Homer continued his flying career by joining United Airlines in May 1995. He briefly worked as a flight engineer, before becoming a First Officer on the Boeing 757/Boeing 767 in 1996, where he remained until his death.

Homer married his wife, Melodie, on May 24, 1998, and his daughter, Laurel, was born in late November 2000. They resided together in the Marlton of Evesham Township, New Jersey.

==United Flight 93==
On September 11, 2001, Homer was flying with Captain Jason M. Dahl on United Airlines Flight 93 from Newark, New Jersey, to San Francisco. The plane was hijacked by four al-Qaeda terrorists, as they carried out the September 11 attacks. Homer and Dahl struggled with the hijackers, which was transmitted to Air Traffic Control.

After learning of the earlier crashes at the World Trade Center and the Pentagon, the crew and passengers attempted to foil the hijacking and reclaim the aircraft. Given the uprising of crew and passengers, and knowing they would not make it to their intended target, which was the US Capitol, the hijackers instead chose to crash the plane into a field near Shanksville, Pennsylvania.

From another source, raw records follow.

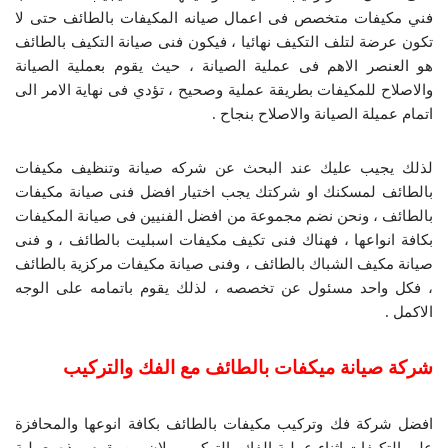
فني مكيفات متخصص فى اعمال صيانه المكيفات بالطائف حتى لا
تكون عرضة لتلف التكيف نهائيا ، فيكون فنى صيانة التكيف بالطائف
هو العنصر الاهم فى عملية الصيانة ، حيث يقوم بعملية الصيانة
والاصلاح للمكيفات بطريقة عملية وصحيح ، تؤدي فى نهاية الامر الى
اتمام عميلة الصيانة والاصلاح بنجاح .
لذلك يجيب عليك عند البحث عن شركه صيانة وتنظيف مكيفات
بالطائف لمسكنك او شركتك يجب اختيار افضل فنى صيانة مكيفات
بالطائف ، ونحن نضم مجموعة من افضل الفنيين فى صيانة المكيفات
بكافة انواعها ، فهناك فنى تكيف مكيفات اسبليت بالطائف ، و فنى
صيانة مكيف الشباك بالطائف ، وفنى صيانة مكيفات مركزية بالطائف
، فكل واحد مسئول عن تخصصه ، لذلك يقوم باتمامه على الوجه
الاكمل .
شركة صيانة ميكفات بالطائف مع الفك والتركيب
افضل شركة فك وتركيب مكيفات بالطائف بكافة انوعها والمحافزة
على التكيفات اثناء عملية الفك والتركيب ، لان من يقوم بهذه بعملية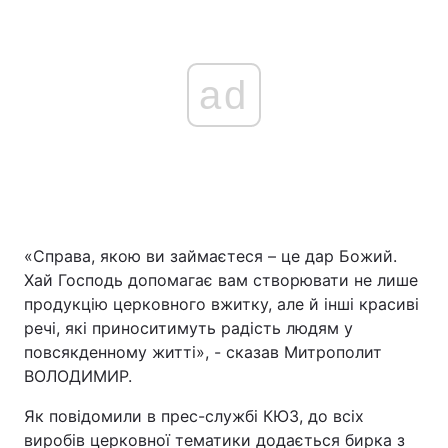
ad
«Справа, якою ви займаєтеся – це дар Божий.
Хай Господь допомагає вам створювати не лише
продукцію церковного вжитку, але й інші красиві
речі, які приноситимуть радість людям у
повсякденному житті», - сказав Митрополит
ВОЛОДИМИР.
Як повідомили в прес-службі КЮЗ, до всіх
виробів церковної тематики додається бирка з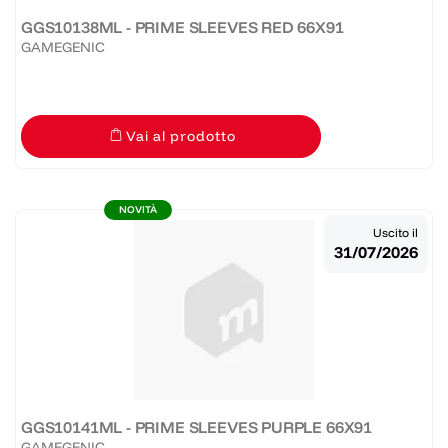
GGS10138ML - PRIME SLEEVES RED 66X91
GAMEGENIC
Vai al prodotto
NOVITÀ
Uscito il
31/07/2026
GGS10141ML - PRIME SLEEVES PURPLE 66X91
GAMEGENIC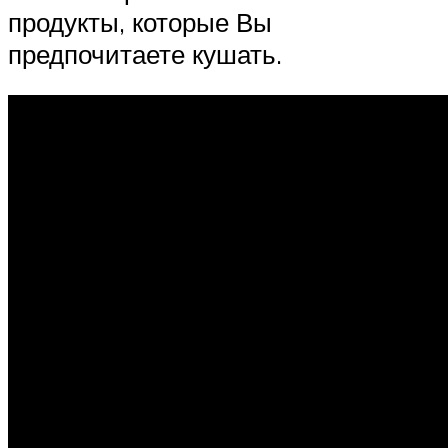
продукты, которые Вы
предпочитаете кушать.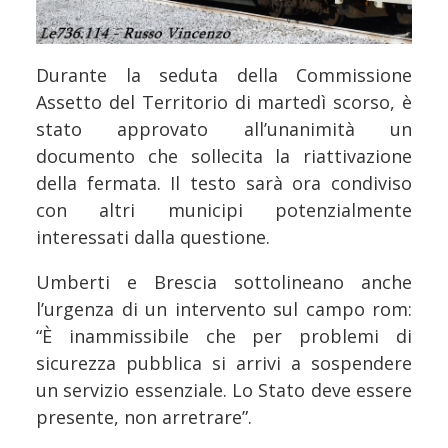
Durante la seduta della Commissione
Assetto del Territorio di martedì scorso, è
stato approvato all’unanimità un
documento che sollecita la riattivazione
della fermata. Il testo sarà ora condiviso
con altri municipi potenzialmente
interessati dalla questione.
Umberti e Brescia sottolineano anche
l’urgenza di un intervento sul campo rom:
“È inammissibile che per problemi di
sicurezza pubblica si arrivi a sospendere
un servizio essenziale. Lo Stato deve essere
presente, non arretrare”.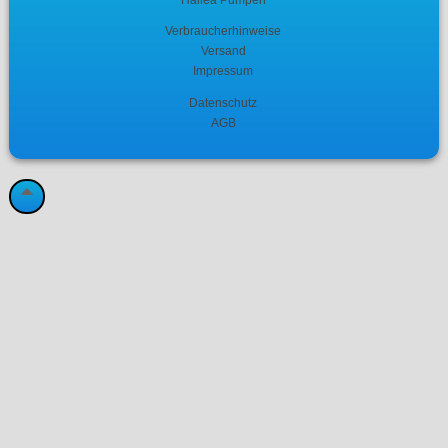
Verbraucherhinweise
Versand
Impressum
Datenschutz
AGB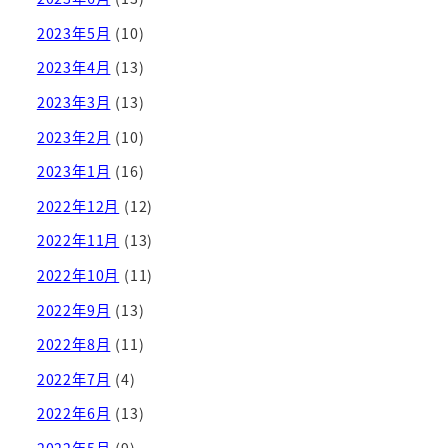
2023年5月
(10)
2023年4月
(13)
2023年3月
(13)
2023年2月
(10)
2023年1月
(16)
2022年12月
(12)
2022年11月
(13)
2022年10月
(11)
2022年9月
(13)
2022年8月
(11)
2022年7月
(4)
2022年6月
(13)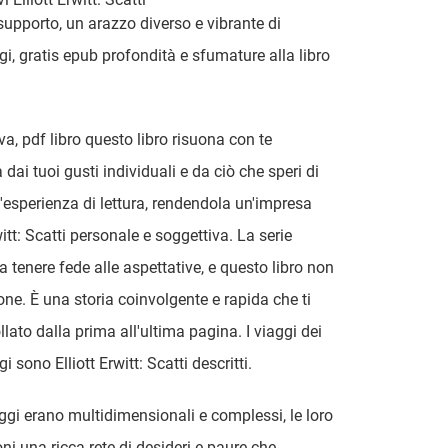
 supporto, un arazzo diverso e vibrante di
i, gratis epub profondità e sfumature alla libro
iva, pdf libro questo libro risuona con te
dai tuoi gusti individuali e da ciò che speri di
ll'esperienza di lettura, rendendola un'impresa
witt: Scatti personale e soggettiva. La serie
a tenere fede alle aspettative, e questo libro non
one. È una storia coinvolgente e rapida che ti
llato dalla prima all'ultima pagina. I viaggi dei
 sono Elliott Erwitt: Scatti descritti.
ggi erano multidimensionali e complessi, le loro
ni una ricca rete di desideri e paure che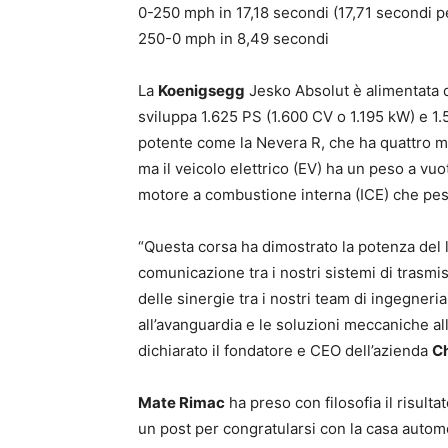
0-250 mph in 17,18 secondi (17,71 secondi p
250-0 mph in 8,49 secondi
La
Koenigsegg
Jesko Absolut è alimentata d
sviluppa 1.625 PS (1.600 CV o 1.195 kW) e 1
potente come la Nevera R, che ha quattro m
ma il veicolo elettrico (EV) ha un peso a vuo
motore a combustione interna (ICE) che pes
“Questa corsa ha dimostrato la potenza del 
comunicazione tra i nostri sistemi di trasm
delle sinergie tra i nostri team di ingegneri
all’avanguardia e le soluzioni meccaniche all
dichiarato il fondatore e CEO dell’azienda
Ch
Mate Rimac
ha preso con filosofia il risul
un post per congratularsi con la casa auto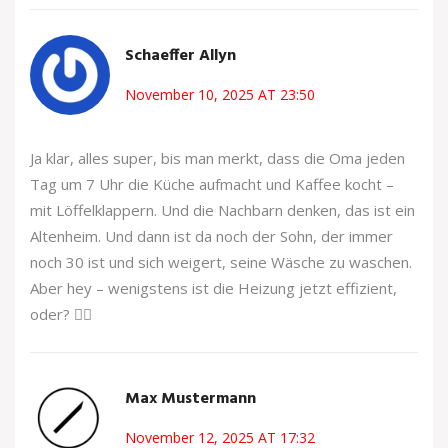
Schaeffer Allyn
November 10, 2025 AT 23:50
Ja klar, alles super, bis man merkt, dass die Oma jeden
Tag um 7 Uhr die Küche aufmacht und Kaffee kocht –
mit Löffelklappern. Und die Nachbarn denken, das ist ein
Altenheim. Und dann ist da noch der Sohn, der immer
noch 30 ist und sich weigert, seine Wäsche zu waschen.
Aber hey – wenigstens ist die Heizung jetzt effizient,
oder? 🤷‍♂️
Max Mustermann
November 12, 2025 AT 17:32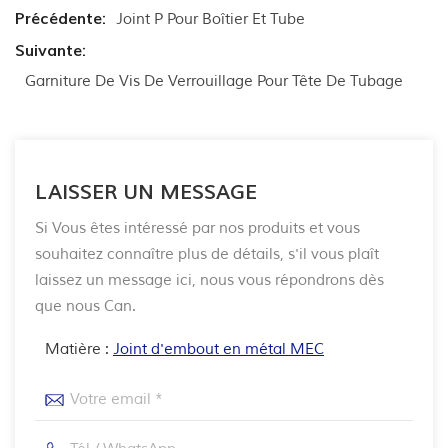
Précédente:
Joint P Pour Boîtier Et Tube
Suivante:
Garniture De Vis De Verrouillage Pour Tête De Tubage
LAISSER UN MESSAGE
Si Vous êtes intéressé par nos produits et vous
souhaitez connaître plus de détails, s'il vous plaît
laissez un message ici, nous vous répondrons dès
que nous Can.
Matière :
Joint d'embout en métal MEC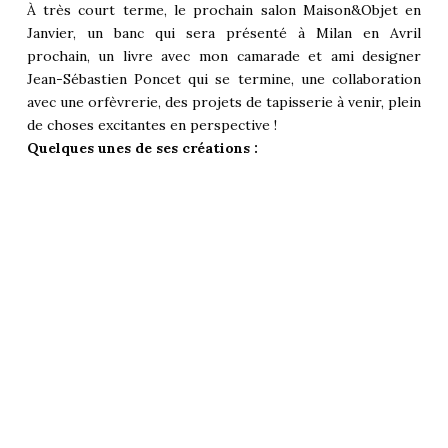
À très court terme, le prochain salon Maison&Objet en
Janvier, un banc qui sera présenté à Milan en Avril
prochain, un livre avec mon camarade et ami designer
Jean-Sébastien Poncet qui se termine, une collaboration
avec une orfèvrerie, des projets de tapisserie à venir, plein
de choses excitantes en perspective !
Quelques unes de ses créations :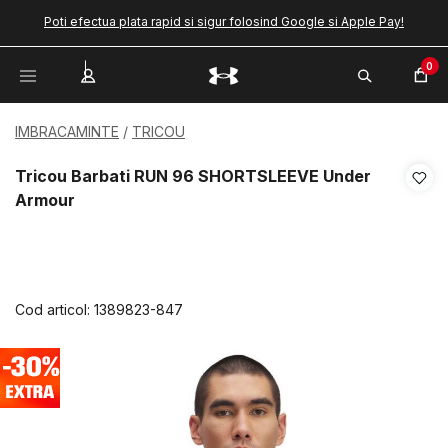
Poti efectua plata rapid si sigur folosind Google si Apple Pay!
0
IMBRACAMINTE
TRICOU
Tricou Barbati RUN 96 SHORTSLEEVE Under
Armour
Cod articol:
1389823-847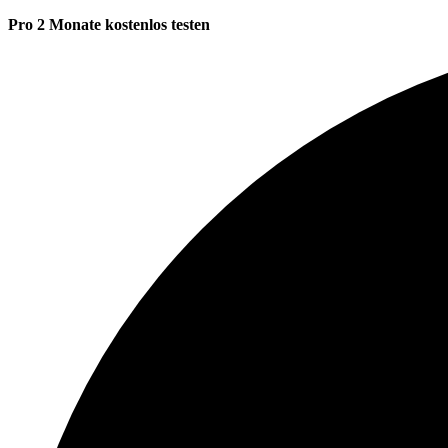
Pro 2 Monate kostenlos testen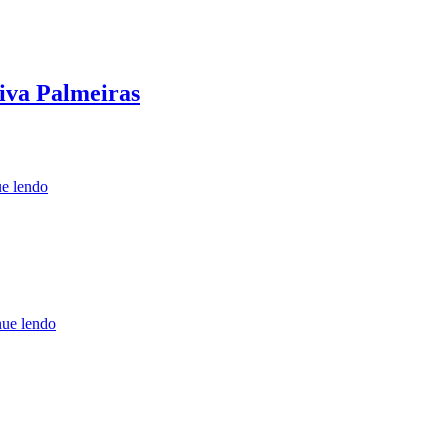
iva Palmeiras
e lendo
nue lendo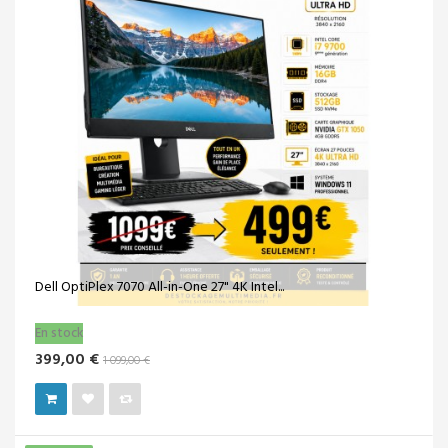
PC COMPLET HP PRODESK 400 G2 CORE I3 4190...
Vendu!
169,00 €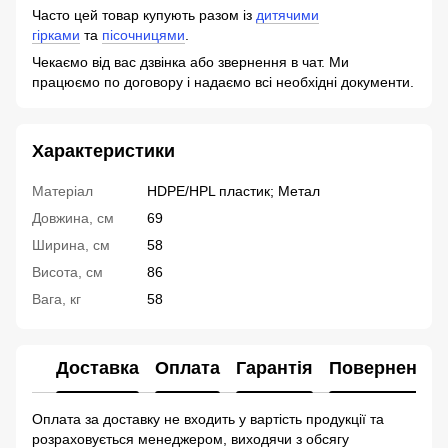
Часто цей товар купують разом із
дитячими
гірками
та
пісочницями
.
Чекаємо від вас дзвінка або звернення в чат. Ми
працюємо по договору і надаємо всі необхідні документи.
Характеристики
Матеріал
HDPE/HPL пластик; Метал
Довжина, см
69
Ширина, см
58
Висота, см
86
Вага, кг
58
Доставка
Оплата
Гарантія
Повернення
Оплата за доставку не входить у вартість продукції та
розраховується менеджером, виходячи з обсягу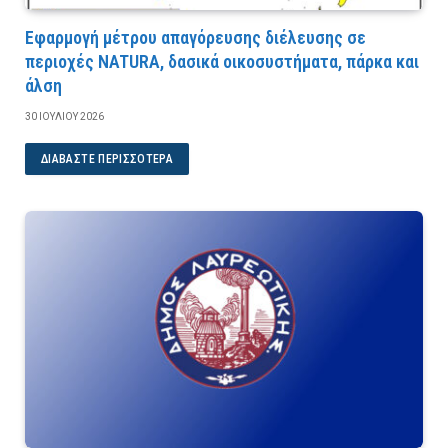
Εφαρμογή μέτρου απαγόρευσης διέλευσης σε
περιοχές NATURA, δασικά οικοσυστήματα, πάρκα και
άλση
30 ΙΟΥΛΊΟΥ 2026
ΔΙΑΒΆΣΤΕ ΠΕΡΙΣΣΌΤΕΡΑ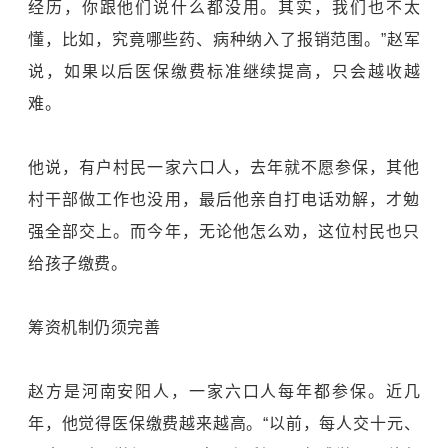
经历，你跟他们说什么都没用。其实，我们也不太
懂，比如，究竟哪些药、病种纳入了报销范围。”赵军
说，如果以后医保缴费标准继续提高，只会越收越
难。
他说，有户村民一家六口人，去年就不愿参保，其他
村干部做工作也没用，最后他亲自打电话劝解，才勉
强全部交上。而今年，无论他怎么劝，这位村民也只
给孩子缴费。
筹资机制仍须完善
赵方是河南安阳人，一家六口人每年都参保。近几
年，他觉得医保缴费越来越高。“以前，每人交十元、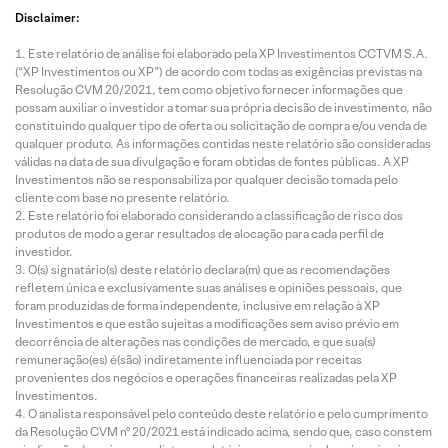
Disclaimer:
Este relatório de análise foi elaborado pela XP Investimentos CCTVM S.A.
(“XP Investimentos ou XP”) de acordo com todas as exigências previstas na
Resolução CVM 20/2021, tem como objetivo fornecer informações que
possam auxiliar o investidor a tomar sua própria decisão de investimento, não
constituindo qualquer tipo de oferta ou solicitação de compra e/ou venda de
qualquer produto. As informações contidas neste relatório são consideradas
válidas na data de sua divulgação e foram obtidas de fontes públicas. A XP
Investimentos não se responsabiliza por qualquer decisão tomada pelo
cliente com base no presente relatório.
Este relatório foi elaborado considerando a classificação de risco dos
produtos de modo a gerar resultados de alocação para cada perfil de
investidor.
O(s) signatário(s) deste relatório declara(m) que as recomendações
refletem única e exclusivamente suas análises e opiniões pessoais, que
foram produzidas de forma independente, inclusive em relação à XP
Investimentos e que estão sujeitas a modificações sem aviso prévio em
decorrência de alterações nas condições de mercado, e que sua(s)
remuneração(es) é(são) indiretamente influenciada por receitas
provenientes dos negócios e operações financeiras realizadas pela XP
Investimentos.
O analista responsável pelo conteúdo deste relatório e pelo cumprimento
da Resolução CVM nº 20/2021 está indicado acima, sendo que, caso constem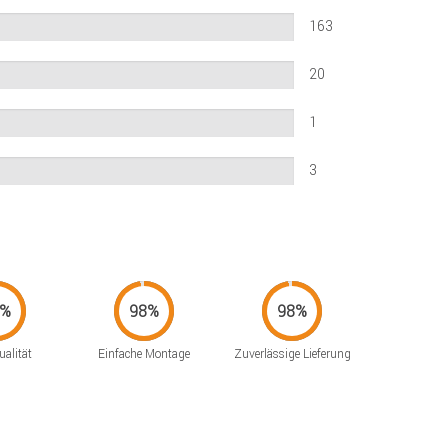
163
20
1
3
alität
Einfache Montage
Zuverlässige Lieferung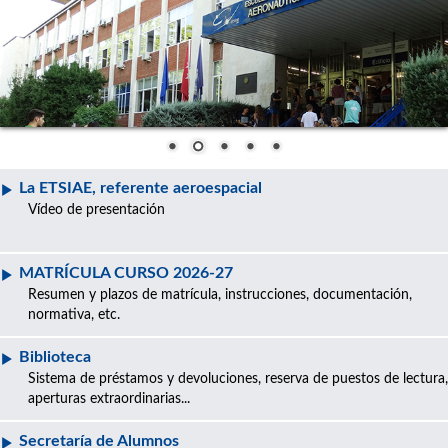
La ETSIAE, referente aeroespacial
Vídeo de presentación
MATRÍCULA CURSO 2026-27
Resumen y plazos de matrícula, instrucciones, documentación,
normativa, etc.
Biblioteca
Sistema de préstamos y devoluciones, reserva de puestos de lectura,
aperturas extraordinarias...
Secretaría de Alumnos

Homer received many awards and citations posthumously, including honorary membership in the historic Tuskegee Airmen; the Congress of Racial Equality's Dr. Martin Luther King Jr. Award; the Southern Christian Leadership Conference Drum Major for Justice Award; and the Westchester County Trailblazer Award.

He is survived by his wife, Melodie, and his only child, daughter Laurel. Other family members include his mother, seven sisters, and his brother. His widow Melodie Homer established the LeRoy W. Homer Jr. Foundation, which awards scholarships related to aviation.

At the National 9/11 Memorial, Homer Jr. is memorialized at the South Pool, on Panel S-67, along with other crew and passengers on Flight 93.

On May 7, 2021, United States Air Force Academy's graduating class of 2024 named Homer Jr as the class Exemplar, an honor that academy's graduating class has bestowed every year since 2000 upon the individual who "exemplifies" the type of person the cadets wish to emulate.